Students in the Music Library
The Library continues to change physically, too. Officially opened on July 6, 2004, the new Jean Gray Hargrove Music Library provides additional space and enhanced technological support for the collections and services of the UC Berkeley Music Library, including its outstanding collection of rare books and manuscripts.

Plans to repair and renovate the Bancroft Library received a big boost, thanks to a $750,000 challenge grant from the National Endowment for the Humanities and an anonymous $5 million gift. The Bancroft Library is home to a collection of more than 500,000 books, 50 million documents, 3.5 million photographs, maps, paintings, photos, diaries and other items, and serves as a valuable resource to researchers from around the world. Half of those who use the collection are students. Its core is the Western Americana Collection started by San Francisco bookseller Hubert Howe Bancroft in 1860, and purchased by UC Berkeley in 1905.

Work on the renovation is slated to begin in early 2006 and take approximately 20 months. Library officials hope to return to the renovated building in Spring, 2008. When the project is complete, the library not only will be safer, but also will feature more exhibit, classroom, reading room and storage space. Paul “Pete” Bancroft III said he is proud of the library begun by his great-grandfather and pleased with plans for improvements. “I really look upon the library as a tremendous resource for the university, and the western world,” said Bancroft, a major donor to The Bancroft Library and a member of the campaign leadership committee for the library.
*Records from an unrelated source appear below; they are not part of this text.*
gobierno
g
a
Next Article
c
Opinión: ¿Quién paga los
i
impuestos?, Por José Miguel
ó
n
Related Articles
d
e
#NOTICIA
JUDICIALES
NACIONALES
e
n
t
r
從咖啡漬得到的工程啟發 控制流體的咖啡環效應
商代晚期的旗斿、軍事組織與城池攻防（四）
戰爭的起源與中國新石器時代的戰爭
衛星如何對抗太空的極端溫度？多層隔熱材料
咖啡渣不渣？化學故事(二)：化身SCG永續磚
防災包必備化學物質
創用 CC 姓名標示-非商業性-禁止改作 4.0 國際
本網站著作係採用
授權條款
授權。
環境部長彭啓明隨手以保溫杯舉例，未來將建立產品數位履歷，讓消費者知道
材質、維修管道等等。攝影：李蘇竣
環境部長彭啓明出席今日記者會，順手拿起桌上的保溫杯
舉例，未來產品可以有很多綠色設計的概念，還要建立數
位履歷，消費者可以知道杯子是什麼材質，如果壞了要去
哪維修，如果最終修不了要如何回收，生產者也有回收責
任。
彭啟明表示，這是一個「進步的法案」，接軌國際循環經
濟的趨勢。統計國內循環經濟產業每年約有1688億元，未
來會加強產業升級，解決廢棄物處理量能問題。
The University Library received a $1 million gift from Silicon Valley businessman Saul Yeung for the new Chang-Lin Tien Center for East Asian Studies. Yeung’s donation is designated to support, in equal parts, the construction of the C. V. Starr East Asian Library and to establish a permanent Chinese Collections Endowment Fund to maintain and build the library’s holdings. With this magnificent gift, fundraising for the library —which will be the first freestanding building entirely dedicated to East Asian collections in the United States—has reached its $42 million goal. Construction of the library, which is scheduled to begin in Spring 2005, will ensure UC Berkeley’s preeminent position for the study and teaching of East Asian culture, history, politics, literature and language.

East Reading Room

Thanks to the extraordinary generosity of our donors, the North Reading Room in Doe Library is being restored in keeping with its historic significance. The North Reading Room has received a new floor, fresh paint, new window treatments, refinished and restored historic tables and chairs, wireless capability, and new task lighting that will echo the original table lamps. The East Reading Room, the new center for current periodicals, will soon be furnished with comfortable seating and improved lighting to create a welcoming environment that encourages on-site reading and browsing of the collection. The North and East Reading Rooms of the Doe Library are architectural treasures that signify to users the privilege and possibility of scholarship. This important project has been generously supported by Library Advisory Board members including S. Allan and Marguerite Johnson, Mollie and Dennis Collins, Charlene and Jack Liebau, Mrs. Marie Lewis Matthews, Mrs. William Main, and Jack and Barbara Rosston.

Founded on the gifts of generous donors and the community, the University Library at Berkeley quite clearly owes its strength and significance to those businesses and people who, in 1865 and since, have understood its incredible importance and purpose in the life of the finest public university in the land.

This Annual Report of the Library serves to recognize and acknowledge our Library donors for 2003-04, who help continue the legacy begun in the 1860’s by Reverend Willey and Allan McLane. Thank you all for continuing to care so much for Cal’s incredible Library. Or as put best by Benjamin Ide Wheeler—

“Give me a library and I will build a university about it.”